The statistical underpinning of CoPub Discovery provides a significant advantage over existing text mining tools applied in the area of drug development 
. It allows confidence level calculations for hidden relationships and facilitates the discrimination of biologically relevant from biologically less interesting hidden relationships. To ensure the quality of the hidden relationships, several stringencies were placed on the biomedical concepts used in CoPub Discovery. For example, the biomedical concepts used in literature mining were all pre-tested for false positive generation upon inclusion in one of the biomedical concept thesauri. Furthermore, only genes and biological processes are allowed as intermediates, which avoid relationships being formed by non-informative concepts, such as ’protein‚, ’cell assay‚, etc.
In short, the results in this paper show that CoPub Discovery is able to identify novel associations between genes, drugs, pathways and diseases that have a high probability of being biologically valid.

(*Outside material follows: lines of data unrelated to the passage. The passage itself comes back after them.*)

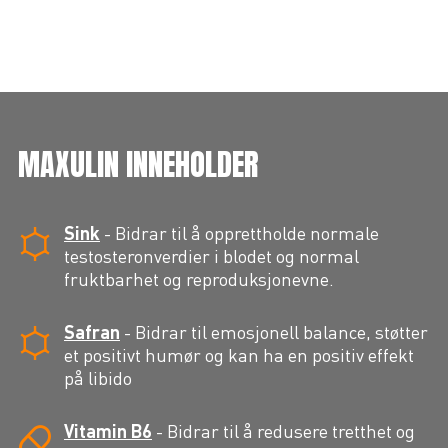
MAXULIN INNEHOLDER
Sink
-
Bidrar til å opprettholde normale
testosteronverdier i blodet og normal
fruktbarhet og reproduksjonevne.
Safran
-
Bidrar til emosjonell balance, støtter
et positivt humør og kan ha en positiv effekt
på libido
Vitamin B6
-
Bidrar til å redusere tretthet og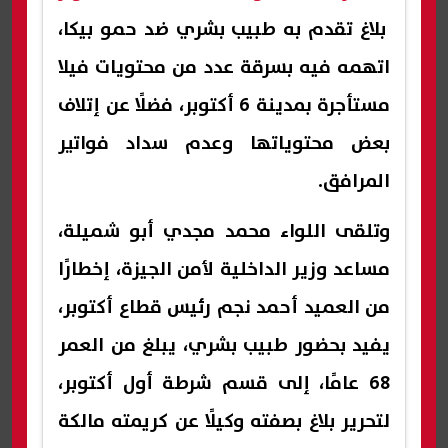
بلاغ تقدم به طبيب بشري ضد حمو بيكا،
اتهمه فيه بسرقة عدد من محتويات فيلا
مستأجرة بمدينة 6 أكتوبر، فضلًا عن إتلاف
بعض محتوياتها وعدم سداد فواتير
المرافق.
وتلقى اللواء محمد مجدي أبو شميلة،
مساعد وزير الداخلية لأمن الجيزة، إخطارًا
من العميد أحمد نجم رئيس قطاع أكتوبر،
يفيد بحضور طبيب بشري، يبلغ من العمر
68 عامًا، إلى قسم شرطة أول أكتوبر،
لتحرير بلاغ بصفته وكيلًا عن كريمته مالكة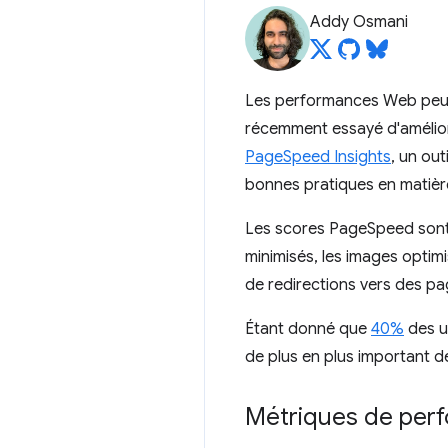
Addy Osmani
Les performances Web peuve
récemment essayé d'amélior
PageSpeed Insights
, un ou
bonnes pratiques en matièr
Les scores PageSpeed sont 
minimisés, les images optimi
de redirections vers des pa
Étant donné que
40%
des ut
de plus en plus important de
Métriques de perf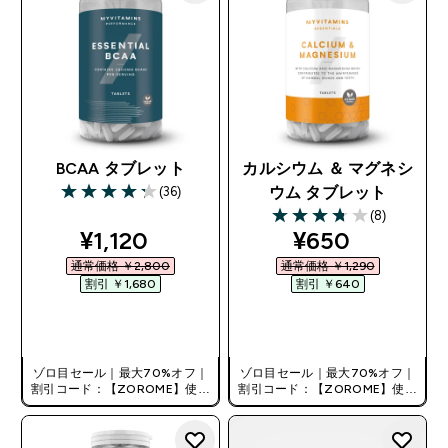
BCAA タブレット
カルシウム ＆ マグネシ
(36)
ウム タブレット
4.28 out of 5 stars
(8)
3.75 out of 5 stars
discounted price
discounted pr
¥1,120‎
¥650‎
通常価格 ￥2,800‎
通常価格 ￥1,290‎
割引 ￥1,680‎
割引 ￥640‎
今すぐ購入
今すぐ購入
ゾロ目セール｜最大70%オフ｜
ゾロ目セール｜最大70%オフ｜
割引コード：【ZOROME】使用
割引コード：【ZOROME】使用
で追加10%オフ！
で追加10%オフ！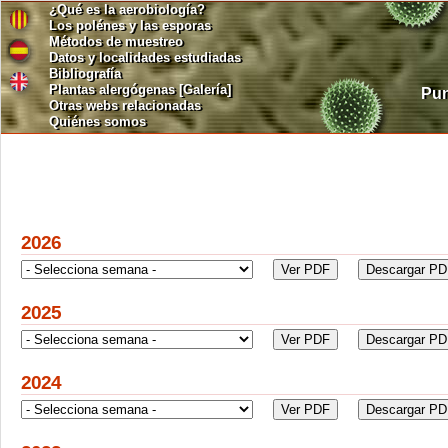
¿Qué es la aerobiología?
Los polénes y las esporas
Métodos de muestreo
Datos y localidades estudiadas
Bibliografía
Plantas alergógenas [Galería]
Pun
Otras webs relacionadas
Quiénes somos
2026
2025
2024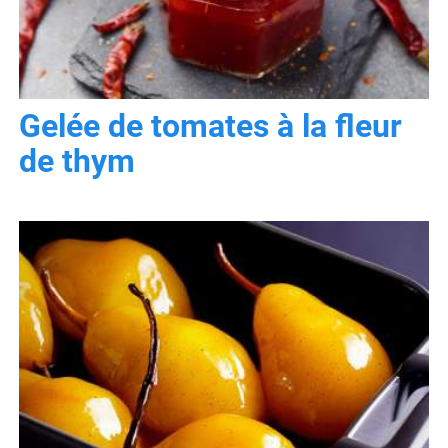
Gelée de tomates à la fleur
de thym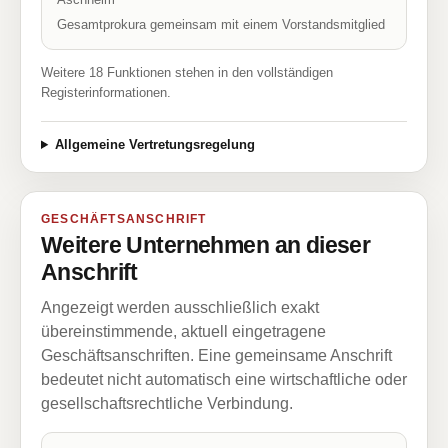
Gesamtprokura gemeinsam mit einem Vorstandsmitglied
Weitere 18 Funktionen stehen in den vollständigen
Registerinformationen.
Allgemeine Vertretungsregelung
GESCHÄFTSANSCHRIFT
Weitere Unternehmen an dieser
Anschrift
Angezeigt werden ausschließlich exakt
übereinstimmende, aktuell eingetragene
Geschäftsanschriften. Eine gemeinsame Anschrift
bedeutet nicht automatisch eine wirtschaftliche oder
gesellschaftsrechtliche Verbindung.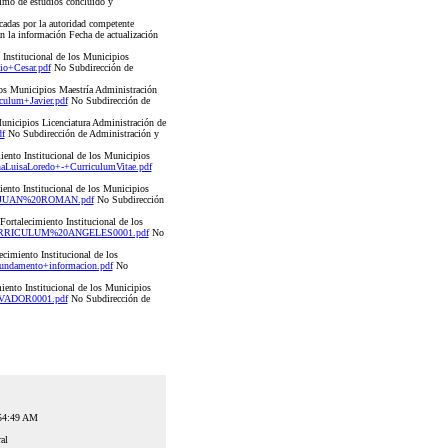
mo de estudios concluido y
cadas por la autoridad competente
an la información Fecha de actualización
Institucional de los Municipios
o+Cesar.pdf
No Subdirección de
los Municipios Maestría Administración
ulum+Javier.pdf
No Subdirección de
unicipios Licenciatura Administración de
f
No Subdirección de Administración y
iento Institucional de los Municipios
LuisaLoredo+-+CurriculumVitae.pdf
nto Institucional de los Municipios
%20JUAN%20ROMAN.pdf
No Subdirección
ortalecimiento Institucional de los
e/CURRICULUM%20ANGELES0001.pdf
No
cimiento Institucional de los
undamento+informacion.pdf
No
ento Institucional de los Municipios
LVADOR0001.pdf
No Subdirección de
:54:49 AM
al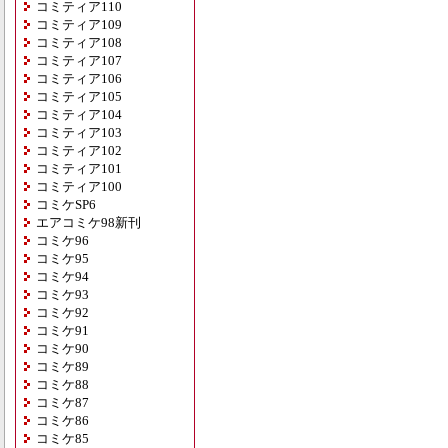
コミティア110
コミティア109
コミティア108
コミティア107
コミティア106
コミティア105
コミティア104
コミティア103
コミティア102
コミティア101
コミティア100
コミケSP6
エアコミケ98新刊
コミケ96
コミケ95
コミケ94
コミケ93
コミケ92
コミケ91
コミケ90
コミケ89
コミケ88
コミケ87
コミケ86
コミケ85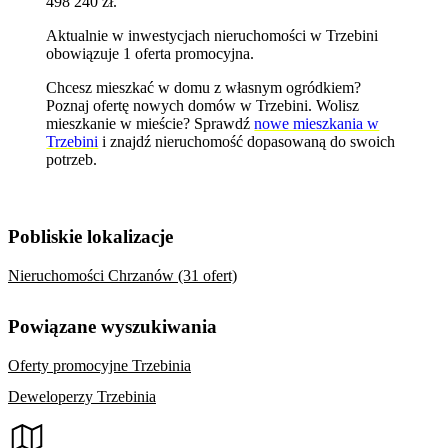
498 240 zł.
Aktualnie w inwestycjach nieruchomości w Trzebini
obowiązuje 1 oferta promocyjna.
Chcesz mieszkać w domu z własnym ogródkiem?
Poznaj
ofertę nowych domów w Trzebini
. Wolisz
mieszkanie w mieście? Sprawdź
nowe mieszkania w
Trzebini
i znajdź nieruchomość dopasowaną do swoich
potrzeb.
Pobliskie lokalizacje
Nieruchomości Chrzanów (31 ofert)
Powiązane wyszukiwania
Oferty promocyjne Trzebinia
Deweloperzy Trzebinia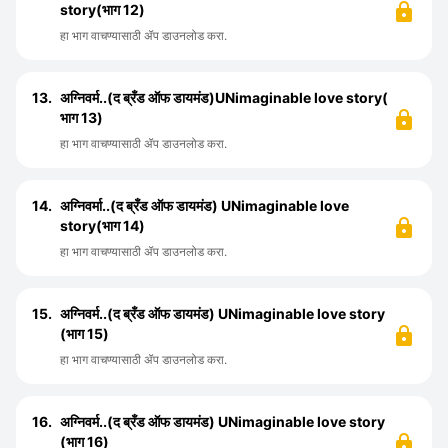
story(भाग 12)
हा भाग वाचण्यासाठी ॲप डाउनलोड करा.
13.
अग्निवर्म..(द ब्रँड ऑफ डायमंड)UNimaginable love story(
भाग 13)
हा भाग वाचण्यासाठी ॲप डाउनलोड करा.
14.
अग्निवर्मा..(द ब्रँड ऑफ डायमंड) UNimaginable love
story(भाग 14)
हा भाग वाचण्यासाठी ॲप डाउनलोड करा.
15.
अग्निवर्म..(द ब्रँड ऑफ डायमंड) UNimaginable love story
(भाग 15)
हा भाग वाचण्यासाठी ॲप डाउनलोड करा.
16.
अग्निवर्म..(द ब्रँड ऑफ डायमंड) UNimaginable love story
(भाग 16)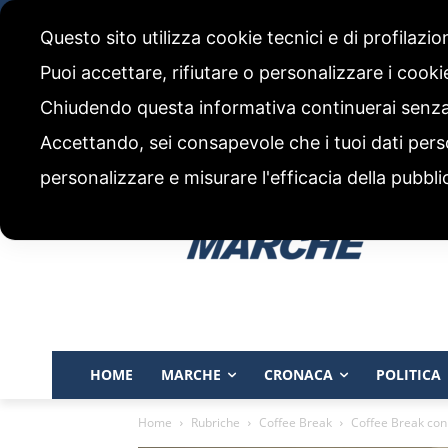
venerdì, 7 Agosto 2026
Questo sito utilizza cookie tecnici e di profilazi
CHI SIAMO
CODICE ETICO E POLITICA EDITORIALE
Puoi accettare, rifiutare o personalizzare i cook
Chiudendo questa informativa continuerai senz
Accettando, sei consapevole che i tuoi dati pers
personalizzare e misurare l'efficacia della pubbli
HOME
MARCHE
CRONACA
POLITICA
Home
Rubriche
Coffee Break
Coffee Break co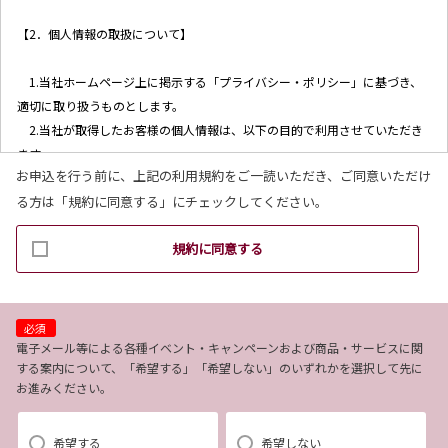
【2．個人情報の取扱について】
1.当社ホームページ上に掲示する「プライバシー・ポリシー」に基づき、
適切に取り扱うものとします。
2.当社が取得したお客様の個人情報は、以下の目的で利用させていただき
ます。
お申込を行う前に、上記の利用規約をご一読いただき、ご同意いただけ
(1)お客様リクエストに対応するにあたって問題が発生した場合の確認・
る方は「規約に同意する」にチェックしてください。
連絡
(2)お客様から照会があった場合のリクエスト情報の確認
規約に同意する
(3)お客様に不利益を与えないために行う、お客様に対する迅速なご連絡
（電子メール、電話、郵送によるご連絡）
(4)当社で取り扱っている商品・サービスなどに関する営業上のご案内
(5)商品の企画・開発あるいはお客様満足向上策などの検討のためのお客
必須
様アンケート調査の実施
電子メール等による各種イベント・キャンペーンおよび商品・サービスに関
する案内について、「希望する」「希望しない」のいずれかを選択して先に
お進みください。
【3．推奨環境について】
1.当社の推奨するインターネット環境にてお申込みをお願いします。推奨
希望する
希望しない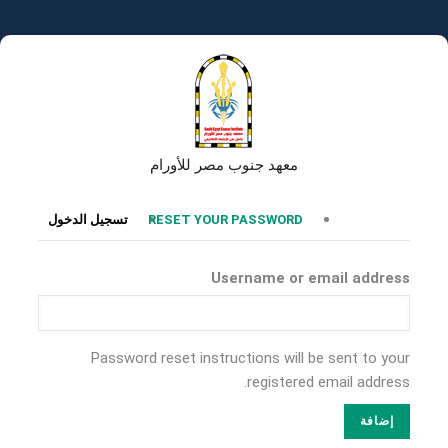
تجاوز
إلى
المحتوى
الرئيسي
معهد جنوب مصر للأورام
التبويبات
RESET YOUR PASSWORD
تسجيل الدخول
الأساسية
Username or email address
Password reset instructions will be sent to your
registered email address.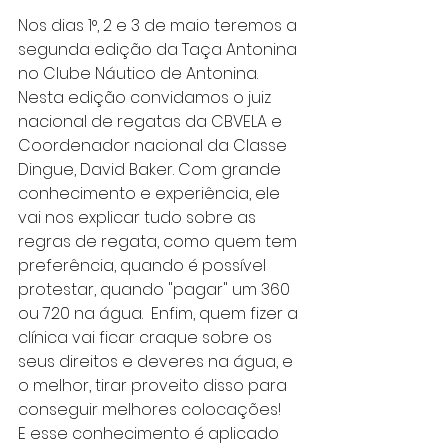
Nos dias 1°, 2 e 3 de maio teremos a 
segunda edição da Taça Antonina 
no Clube Náutico de Antonina. 
Nesta edição convidamos o juiz 
nacional de regatas da CBVELA e 
Coordenador nacional da Classe 
Dingue, David Baker. Com grande 
conhecimento e experiência, ele 
vai nos explicar tudo sobre as 
regras de regata, como quem tem 
preferência, quando é possível 
protestar, quando "pagar" um 360 
ou 720 na água.  Enfim, quem fizer a 
clínica vai ficar craque sobre os 
seus direitos e deveres na água, e 
o melhor, tirar proveito disso para 
conseguir melhores colocações! 
E esse conhecimento é aplicado 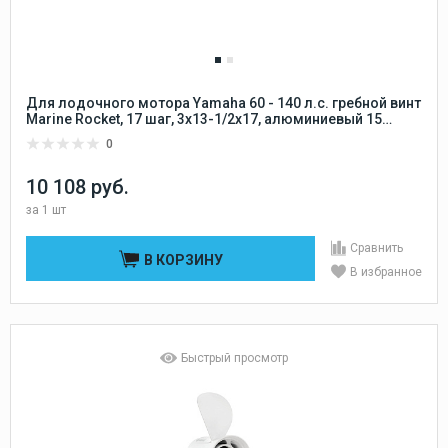
Для лодочного мотора Yamaha 60 - 140 л.с. гребной винт
Marine Rocket, 17 шаг, 3x13-1/2x17, алюминиевый 15
шлицов Marine Rocket
0
10 108 руб.
за
1 шт
Сравнить
В КОРЗИНУ
В избранное
Быстрый просмотр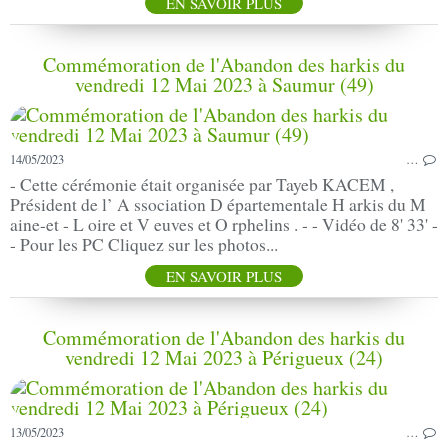
EN SAVOIR PLUS
Commémoration de l'Abandon des harkis du
vendredi 12 Mai 2023 à Saumur (49)
14/05/2023
…
- Cette cérémonie était organisée par Tayeb KACEM ,
Président de l’ A ssociation D épartementale H arkis du M
aine-et - L oire et V euves et O rphelins . - - Vidéo de 8' 33' -
- Pour les PC Cliquez sur les photos...
EN SAVOIR PLUS
Commémoration de l'Abandon des harkis du
vendredi 12 Mai 2023 à Périgueux (24)
13/05/2023
…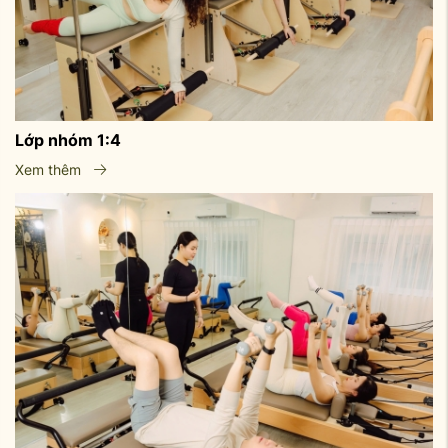
Lớp nhóm 1:4
Xem thêm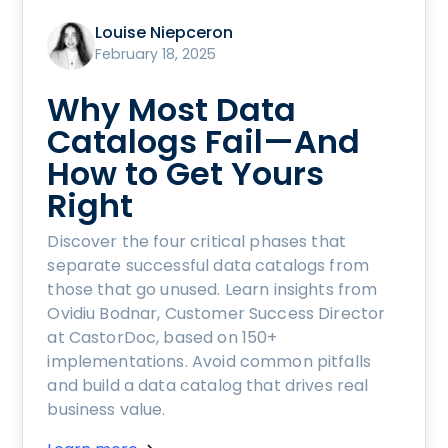
Louise Niepceron
February 18, 2025
Why Most Data
Catalogs Fail—And
How to Get Yours
Right
Discover the four critical phases that
separate successful data catalogs from
those that go unused. Learn insights from
Ovidiu Bodnar, Customer Success Director
at CastorDoc, based on 150+
implementations. Avoid common pitfalls
and build a data catalog that drives real
business value.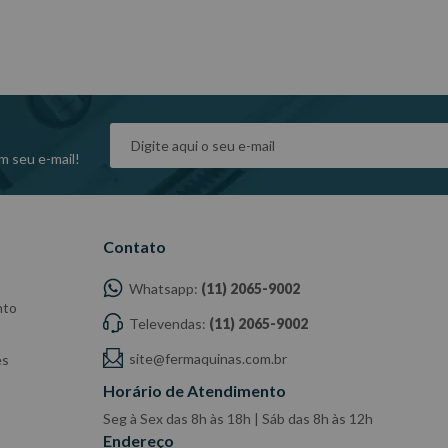
COMPRAR
m seu e-mail!
Contato
Whatsapp:
(11) 2065-9002
nto
Televendas:
(11) 2065-9002
site@fermaquinas.com.br
es
Horário de Atendimento
Seg à Sex das 8h às 18h | Sáb das 8h às 12h
Endereço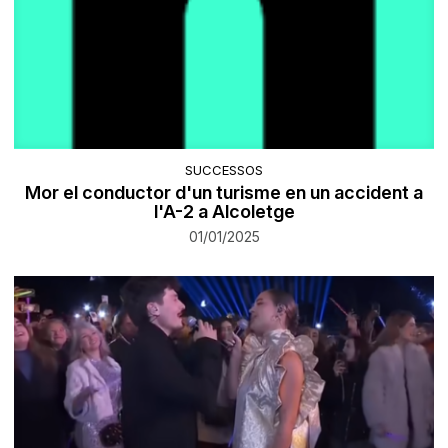
SUCCESSOS
Mor el conductor d'un turisme en un accident a
l'A-2 a Alcoletge
01/01/2025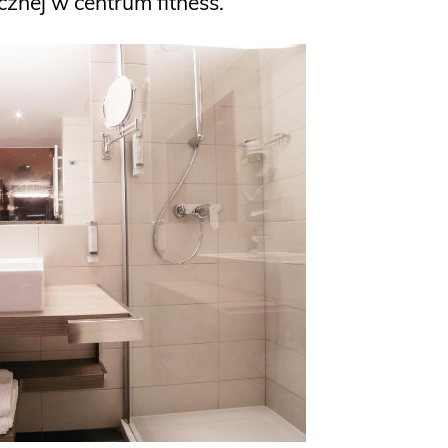
znej w centrum fitness.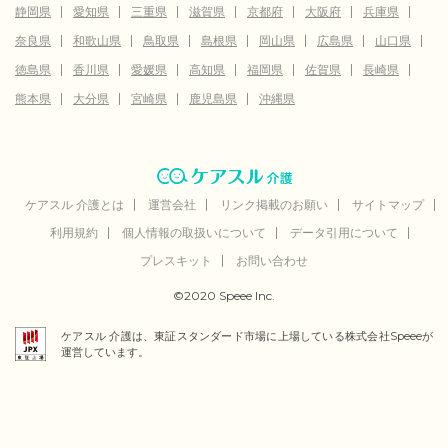
静岡県
愛知県
三重県
滋賀県
京都府
大阪府
兵庫県
奈良県
和歌山県
鳥取県
島根県
岡山県
広島県
山口県
徳島県
香川県
愛媛県
高知県
福岡県
佐賀県
長崎県
熊本県
大分県
宮崎県
鹿児島県
沖縄県
ケアスル 介護とは
運営会社
リンク掲載のお願い
サイトマップ
利用規約
個人情報の取扱いについて
データ引用について
プレスキット
お問い合わせ
©2020 Speee Inc.
ケアスル 介護は、東証スタンダード市場に上場している株式会社Speeeが
運営しています。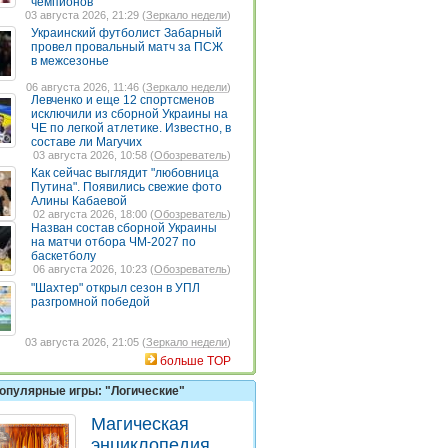
чемпионов
03 августа 2026, 21:29 (
Зеркало недели
)
Украинский футболист Забарный
провел провальный матч за ПСЖ
в межсезонье
06 августа 2026, 11:46 (
Зеркало недели
)
Левченко и еще 12 спортсменов
исключили из сборной Украины на
ЧЕ по легкой атлетике. Известно, в
составе ли Магучих
03 августа 2026, 10:58 (
Обозреватель
)
Как сейчас выглядит "любовница
Путина". Появились свежие фото
Алины Кабаевой
02 августа 2026, 18:00 (
Обозреватель
)
Назван состав сборной Украины
на матчи отбора ЧМ-2027 по
баскетболу
06 августа 2026, 10:23 (
Обозреватель
)
"Шахтер" открыл сезон в УПЛ
разгромной победой
03 августа 2026, 21:05 (
Зеркало недели
)
больше TOP
опулярные игры: "Логические"
Магическая
энциклопедия.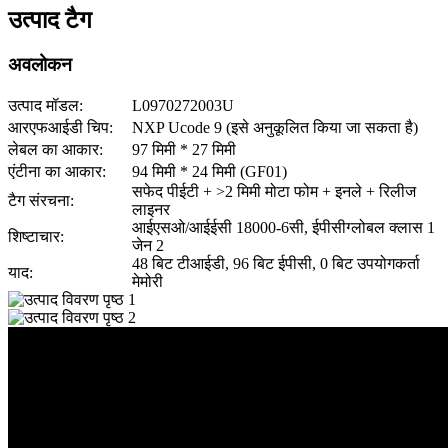
उत्पाद टैग
अवलोकन
उत्पाद मॉडल:
L0970272003U
आरएफआईडी चिप:
NXP Ucode 9 (इसे अनुकूलित किया जा सकता है)
लेबल का आकार:
97 मिमी * 27 मिमी
एंटीना का आकार:
94 मिमी * 24 मिमी (GF01)
सफेद पीईटी + >2 मिमी मोटा फोम + इनले + रिलीज
टैग संरचना:
लाइनर
आईएसओ/आईईसी 18000-6सी, ईपीसीग्लोबल क्लास 1
शिष्टाचार:
जेन 2
48 बिट टीआईडी, 96 बिट ईपीसी, 0 बिट उपयोगकर्ता
याद:
मेमोरी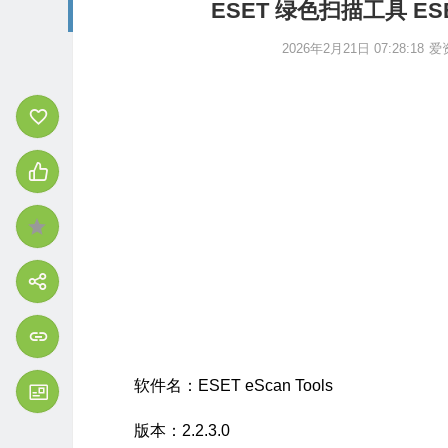
ESET 绿色扫描工具 ESET 
2026年2月21日 07:28:18
爱
软件名：ESET eScan Tools
版本：2.2.3.0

The fact that this is done rapidly, in an automated way, makes the tool especially useful in areas where large amounts of data need to be analyzed. A typical use of this tool could be to quickly rank potential new biomarkers obtained from e.g. a microarray experiment, based on their relation to diseases and drugs. CoPub Discovery could also help in drug repositioning in which list of drugs are clustered and ranked on basis of their relation with diseases and biological processes of interest.